St. John’s ROTC Student Recognized as One of Nation’s Top 3 Cadets

Deven Rodriguez
December 17, 2019

Deven Rodriguez had an upbringing he describes as “tumultuous.” Now a cadet in St. John’s University’s Reserve Officer Training Corps (ROTC) Red Storm Battalion, Deven was relentlessly bullied as a child. For years, he felt depressed and rudderless—until finding a sense of purpose in service to others. 

“Deven is absolutely driven,” said Eric P. Fekete, Lieutenant Colonel, Professor of Military Science, St. John’s University Army ROTC. “It is impressive to see that at such a young age. He continually pushes himself beyond his limits, and has this fire lit inside of him. He is comfortable being uncomfortable. He is an amazing individual.”

The Management major and native of Broad Channel, Queens, attributes his success to perseverance, motivation, and an intense desire to serve. “People tend to assume that, because of my test results, all of this comes naturally. It does not,” he stressed. “I think I can be an example not just to my fellow cadets, but to everyone, that if you put forth the effort to train your mind and body, you can be successful.”

Deven’s late grandfather, Jack Scotti, served in the US Marine Corps during the Korean War, and his influence on his grandson was profound. The first of several mentors in his life, Deven learned the importance of leadership and service from his grandfather, who also worked as a Public Safety Officer at St. John’s for 16 years. Today, he carries Jack’s dog tags with him wherever he goes.

Fortunate to earn a full scholarship to St. John’s, Deven discussed the possibilities of ROTC with a recruitment officer a few days before his first semester began. He decided to apply and was awarded an ROTC scholarship. Upon graduation next May, he will begin four years of active duty service in the Infantry Branch of the US Army.

“At first I joined because I thought it would be a good opportunity for me to gain many important skills—especially leadership skills—that I could then transfer to the outside world,” Deven noted. However, as time passed, he saw a greater purpose at work. “I will have the ability to really steer these people and give them the direction that they need in life. For me, that is powerful.”
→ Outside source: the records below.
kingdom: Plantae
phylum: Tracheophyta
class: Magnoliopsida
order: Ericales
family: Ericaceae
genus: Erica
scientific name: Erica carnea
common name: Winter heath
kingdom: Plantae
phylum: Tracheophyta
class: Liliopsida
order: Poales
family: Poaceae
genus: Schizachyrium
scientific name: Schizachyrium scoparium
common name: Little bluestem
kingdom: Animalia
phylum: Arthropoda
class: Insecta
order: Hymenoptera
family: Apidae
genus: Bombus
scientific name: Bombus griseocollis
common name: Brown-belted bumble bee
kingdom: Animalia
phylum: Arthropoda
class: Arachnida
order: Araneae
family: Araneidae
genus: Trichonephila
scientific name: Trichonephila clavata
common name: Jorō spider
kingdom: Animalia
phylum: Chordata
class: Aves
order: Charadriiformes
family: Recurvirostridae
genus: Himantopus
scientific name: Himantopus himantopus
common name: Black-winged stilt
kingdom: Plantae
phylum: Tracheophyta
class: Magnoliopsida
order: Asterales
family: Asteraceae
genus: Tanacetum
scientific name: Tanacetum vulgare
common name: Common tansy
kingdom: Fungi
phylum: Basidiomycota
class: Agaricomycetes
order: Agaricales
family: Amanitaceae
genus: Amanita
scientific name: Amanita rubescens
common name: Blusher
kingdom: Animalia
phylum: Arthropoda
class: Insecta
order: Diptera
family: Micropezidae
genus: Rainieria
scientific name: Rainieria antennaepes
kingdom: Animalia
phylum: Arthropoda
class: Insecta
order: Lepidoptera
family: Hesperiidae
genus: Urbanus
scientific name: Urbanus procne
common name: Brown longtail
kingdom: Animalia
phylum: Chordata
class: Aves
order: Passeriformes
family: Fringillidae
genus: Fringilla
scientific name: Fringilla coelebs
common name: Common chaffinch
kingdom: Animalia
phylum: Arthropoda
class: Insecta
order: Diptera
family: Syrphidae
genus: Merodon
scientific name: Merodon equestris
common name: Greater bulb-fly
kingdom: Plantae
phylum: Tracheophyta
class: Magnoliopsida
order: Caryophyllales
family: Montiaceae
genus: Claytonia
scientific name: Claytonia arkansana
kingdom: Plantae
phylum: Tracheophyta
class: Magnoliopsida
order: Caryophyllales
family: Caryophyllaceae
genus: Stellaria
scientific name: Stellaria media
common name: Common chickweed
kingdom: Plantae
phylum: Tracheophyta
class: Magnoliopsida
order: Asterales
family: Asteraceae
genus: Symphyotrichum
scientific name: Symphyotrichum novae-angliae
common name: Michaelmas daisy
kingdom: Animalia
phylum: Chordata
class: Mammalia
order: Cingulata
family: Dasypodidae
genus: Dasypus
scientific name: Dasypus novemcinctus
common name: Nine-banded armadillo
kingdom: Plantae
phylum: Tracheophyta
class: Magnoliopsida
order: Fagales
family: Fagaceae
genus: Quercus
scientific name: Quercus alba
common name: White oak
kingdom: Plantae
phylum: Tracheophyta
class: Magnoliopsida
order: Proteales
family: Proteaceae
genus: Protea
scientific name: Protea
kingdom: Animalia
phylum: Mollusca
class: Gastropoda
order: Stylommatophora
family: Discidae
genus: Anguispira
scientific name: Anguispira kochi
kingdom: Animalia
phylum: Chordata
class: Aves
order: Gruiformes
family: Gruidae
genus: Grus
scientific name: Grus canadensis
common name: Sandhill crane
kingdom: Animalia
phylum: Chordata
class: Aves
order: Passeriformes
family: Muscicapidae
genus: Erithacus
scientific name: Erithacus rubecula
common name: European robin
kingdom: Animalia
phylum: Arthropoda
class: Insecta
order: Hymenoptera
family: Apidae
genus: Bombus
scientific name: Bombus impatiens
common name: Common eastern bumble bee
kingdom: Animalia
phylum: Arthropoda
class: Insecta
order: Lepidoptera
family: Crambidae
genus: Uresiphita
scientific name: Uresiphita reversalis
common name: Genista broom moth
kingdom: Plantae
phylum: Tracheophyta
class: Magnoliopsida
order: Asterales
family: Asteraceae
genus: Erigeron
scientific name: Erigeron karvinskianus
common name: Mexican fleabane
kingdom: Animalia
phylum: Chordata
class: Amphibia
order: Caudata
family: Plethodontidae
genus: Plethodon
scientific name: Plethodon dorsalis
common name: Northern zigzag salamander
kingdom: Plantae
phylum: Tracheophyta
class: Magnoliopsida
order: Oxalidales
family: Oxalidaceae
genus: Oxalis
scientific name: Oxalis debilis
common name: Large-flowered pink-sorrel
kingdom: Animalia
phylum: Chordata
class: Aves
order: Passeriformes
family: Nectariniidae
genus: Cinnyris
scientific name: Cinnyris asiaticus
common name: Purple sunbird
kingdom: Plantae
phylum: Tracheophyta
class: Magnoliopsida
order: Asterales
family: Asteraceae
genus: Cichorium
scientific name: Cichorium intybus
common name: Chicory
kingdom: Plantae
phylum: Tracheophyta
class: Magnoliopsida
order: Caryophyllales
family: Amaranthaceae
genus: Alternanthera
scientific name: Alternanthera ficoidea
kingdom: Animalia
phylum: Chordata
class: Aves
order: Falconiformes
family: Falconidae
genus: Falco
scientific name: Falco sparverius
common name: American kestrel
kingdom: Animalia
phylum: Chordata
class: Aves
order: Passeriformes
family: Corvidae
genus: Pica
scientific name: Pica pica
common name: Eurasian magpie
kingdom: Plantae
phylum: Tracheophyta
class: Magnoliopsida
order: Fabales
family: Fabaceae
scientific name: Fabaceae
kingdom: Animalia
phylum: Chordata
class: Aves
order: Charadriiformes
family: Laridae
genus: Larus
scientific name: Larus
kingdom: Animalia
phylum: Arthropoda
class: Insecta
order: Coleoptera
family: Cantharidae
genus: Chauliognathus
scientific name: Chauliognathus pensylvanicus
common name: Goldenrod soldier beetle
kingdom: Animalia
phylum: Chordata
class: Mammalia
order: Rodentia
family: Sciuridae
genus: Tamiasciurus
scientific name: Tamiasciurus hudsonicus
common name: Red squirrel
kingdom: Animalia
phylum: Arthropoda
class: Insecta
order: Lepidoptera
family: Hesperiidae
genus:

Deven emphasized that being a part of ROTC is like nothing else to which he has ever been exposed. “I am responsible to the people above and below me in the chain of command. If you actually want to become a leader, then this is the program for you, because you are thrown into a position where you are held to a standard, and you have to be accountable. Your biggest responsibility is to develop and mentor those underneath you.”

Deven explained that the ROTC program at St. John’s endeavors to give its cadets a true Army experience. “St. John’s has high-quality faculty and instructors. They do not only discuss military matters; they try to develop us on a more personal level and strengthen our leadership style.” 

Service and leadership are an integral part of Deven’s life. In addition to his ROTC service, he is a Catholic Scholar and a member of the President’s Society, the highest honor society at St. John’s. “My leadership style is 100 percent centered on my Catholic faith,” he said. “Always lead with integrity and be a servant-leader.”

Deven is uncertain what his civilian career will look like after his military service ends, but he may go into leadership or executive coaching. To that end, he created the Society of Growth and Success, which operates under the Office of Office of Campus Ministry.

“We have all of these organizations on campus and across the nation that help students find answers about the external world, such as how to get a job and perform strongly on interviews. There are very few organizations which help students answer questions about their internal world, such as, ‘What is my purpose? Who will I become? Who will I serve?’” 

Between ROTC training, course work, and extracurricular organizations, he is very busy but still able to fully commit to each activity due to his strong time management skills.

“I live life with a sense of urgency,” he observed. “St. John’s and the ROTC program help me develop in ways that are difficult for me to put into words. It is not only me, but it is also cadets who came before me and who will come
after me. I learn great lessons here, and I want to pay it forward.”